On connectivity, conductance and bootstrap percolation for a random k-out, age-biased graph

Abstract: A uniform attachment graph (with parameter $k$), denoted $G_{n,k}$ in the paper, is a random graph on the vertex set $[n]$, where each vertex $v$ makes $k$ selections from $[v-1]$ uniformly and independently, and these selections determine the edge set. We study several aspects of this graph.
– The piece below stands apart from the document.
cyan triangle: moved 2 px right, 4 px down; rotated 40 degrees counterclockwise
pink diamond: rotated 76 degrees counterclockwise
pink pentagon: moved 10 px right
Our motivation comes from two similarly constructed, well-studied random graphs: $k$-out graphs and preferential attachment graphs. In this paper, we find the asymptotic distribution of its minimum degree and connectivity, and study the expansion properties of $G_{n,k}$ to show that the conductance of $G_{n,k}$ is of order $(\log n)^{-1}$. We also study the bootstrap percolation on $G_{n,k}$, where, each vertex is either initially infected with probability $p$, independently of others, or gets infected later as a result of having $r$ infected neighbors at some point. We show that, for $2\le r\le k-1$, if $p\ll (\log n)^{-r/(r-1)}$, then, with probability approaching 1, the process ends before all vertices get infected. On the other hand, if $p\ge \omega(\log n)^{-r/(r-1)}$, where $\omega$ is a certain very slowly growing function, then all the vertices get infected with probability approaching 1.